SOAL A: Ganti "karyawan" dengan "pegawai" pada bagian teks tentang budaya organisasi dari "Dalam organisasi yang berorientasi pada employee, karyawan" sampai "dilakukan secara invidual.", lalu tuliskan bagian itu.

Dalam organisasi yang berorientasi pada employee, karyawan merasa bahwa masalah-masalah personel mereka pada dasarnya adalah masalah organisasi juga, pimpinan harus bertanggung jawab dalam mengatasi masalah kesejahteraan individu dan keluarganya, sementara dalam pengambilan keputusan organisasi cenderung melibatkan banyak pihak atau komunal. Sebaliknya dalam organisasi yang berorientasi pada job, karyawan merasakan adanya tekanan yang kuat untuk menyelesaikan semua pekerjaan, sementara proses pengambilan keputusan dilakukan secara invidual.

c. Parochial versus professional

Pengenalan terhadap organisasi yang berbudaya parochial dapat ditentukan melalui perasaan karyawan dalam hal ikut memiliki organisasi (employee’s belonging to the organization). Sementara dalam organisasi berbudaya profesional, faktor profesionalisme karyawan merupakan penentu utama sebagai identitas organisasi. Perbedaan utama dari karyawan yang parochial dan karyawan yang profesional dapat diketahui dari jawaban yang diberikan atas pertanyaan tentang “apa yang anda kerjakan?”. Seorang karyawan parochial akan menjawab: “saya bekerja untuk perusahaan X”. sementara karyawan profesional akan menjawab: “saya adalah seorang insinyur”.

BARIS DATA LATIHAN:

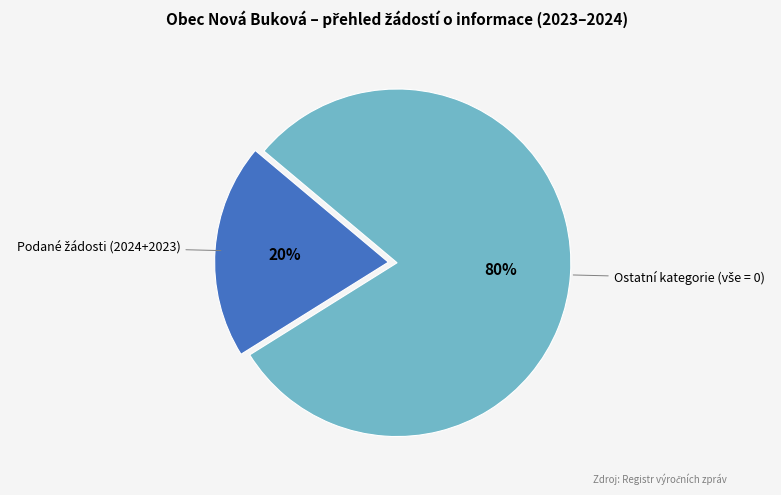

To the nearest percent, what is the average slice percentage?

50%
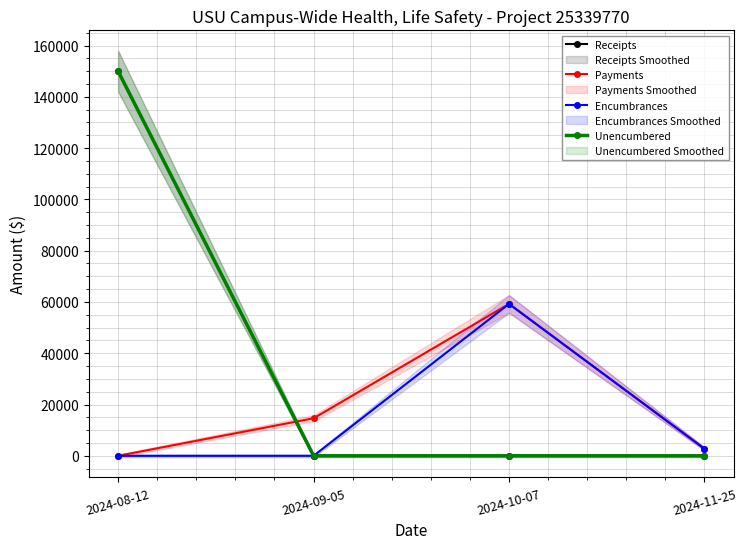

What is the sum of all Unencumbered values?

150000.0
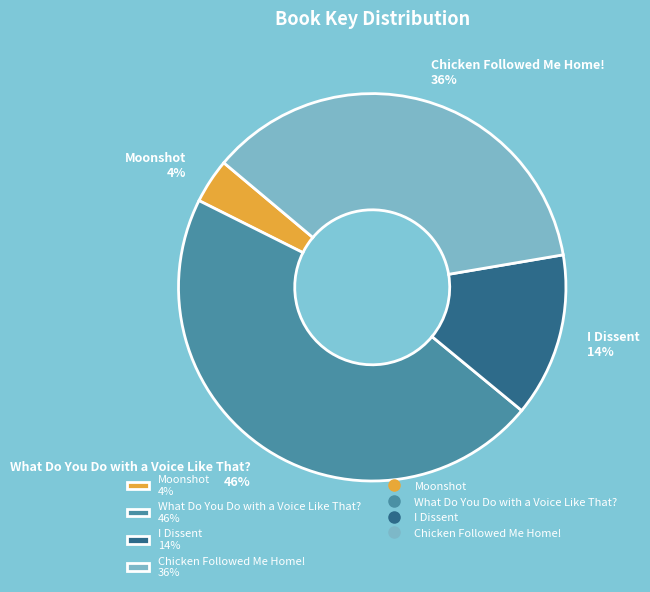

To the nearest percent, what percentage of the pie is Moonshot?

4%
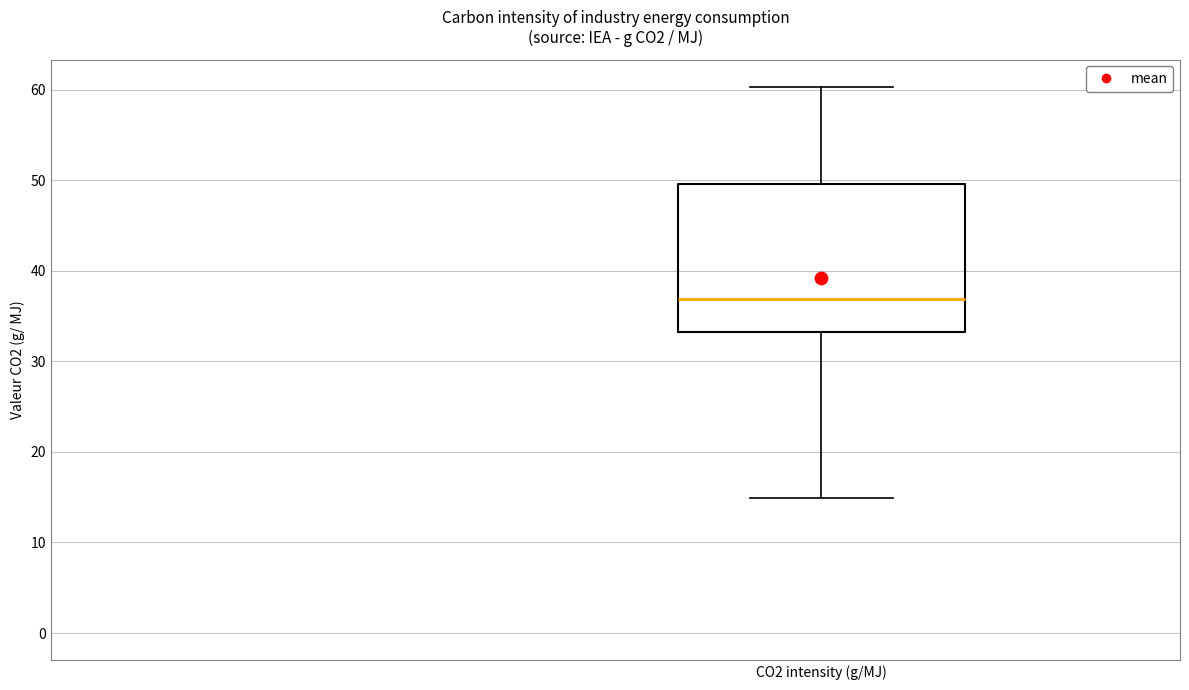

Read this box plot against the y-axis: the position of the median line, the range covered by the box, and the ends of both whiskers. The values are not printed on the chart, so give them approximately, as read against the axis.

median 37, box 33 to 50, whiskers 15 to 60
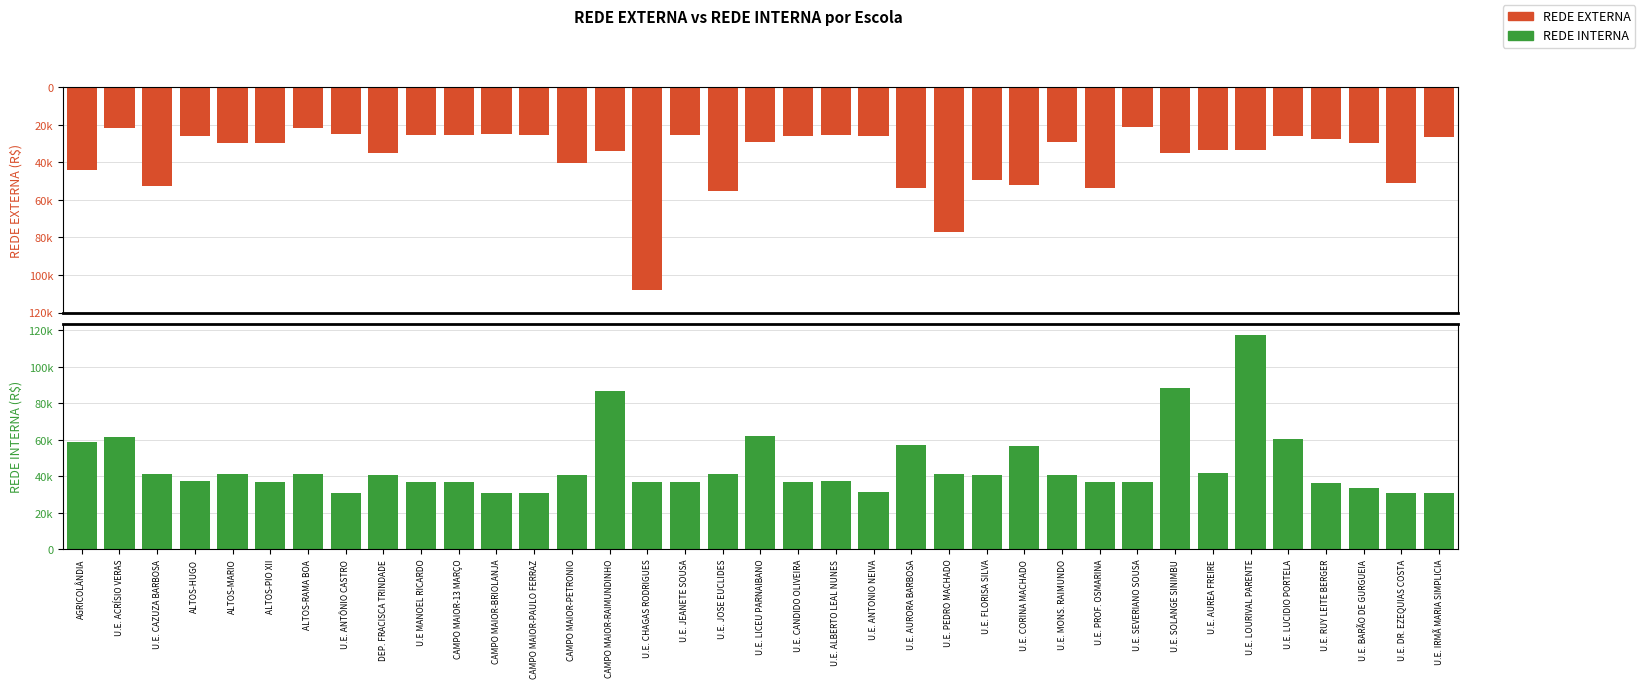

Does the chart contain any negative values?

No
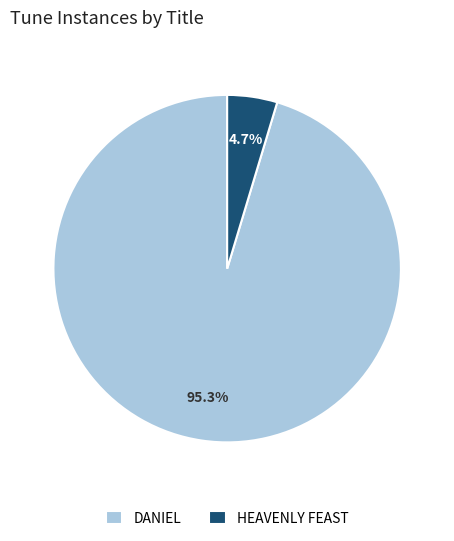

What portion of the pie excludes HEAVENLY FEAST?

95.3%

SOAL B: Salin ulang baris-baris data latihan dari baris yang berisi "What is the sum of all Unencumbered values?" sampai baris terakhir data tersebut, termasuk kedua ujungnya. Jangan sertakan gambar dalam jawaban.

JAWABAN TERTULIS A:
Dalam organisasi yang berorientasi pada employee, pegawai merasa bahwa masalah-masalah personel mereka pada dasarnya adalah masalah organisasi juga, pimpinan harus bertanggung jawab dalam mengatasi masalah kesejahteraan individu dan keluarganya, sementara dalam pengambilan keputusan organisasi cenderung melibatkan banyak pihak atau komunal. Sebaliknya dalam organisasi yang berorientasi pada job, pegawai merasakan adanya tekanan yang kuat untuk menyelesaikan semua pekerjaan, sementara proses pengambilan keputusan dilakukan secara invidual.

JAWABAN TERTULIS B:
What is the sum of all Unencumbered values?

150000.0

To the nearest percent, what percentage of the pie is Moonshot?

4%

Read this box plot against the y-axis: the position of the median line, the range covered by the box, and the ends of both whiskers. The values are not printed on the chart, so give them approximately, as read against the axis.

median 37, box 33 to 50, whiskers 15 to 60

Does the chart contain any negative values?

No

What portion of the pie excludes HEAVENLY FEAST?

95.3%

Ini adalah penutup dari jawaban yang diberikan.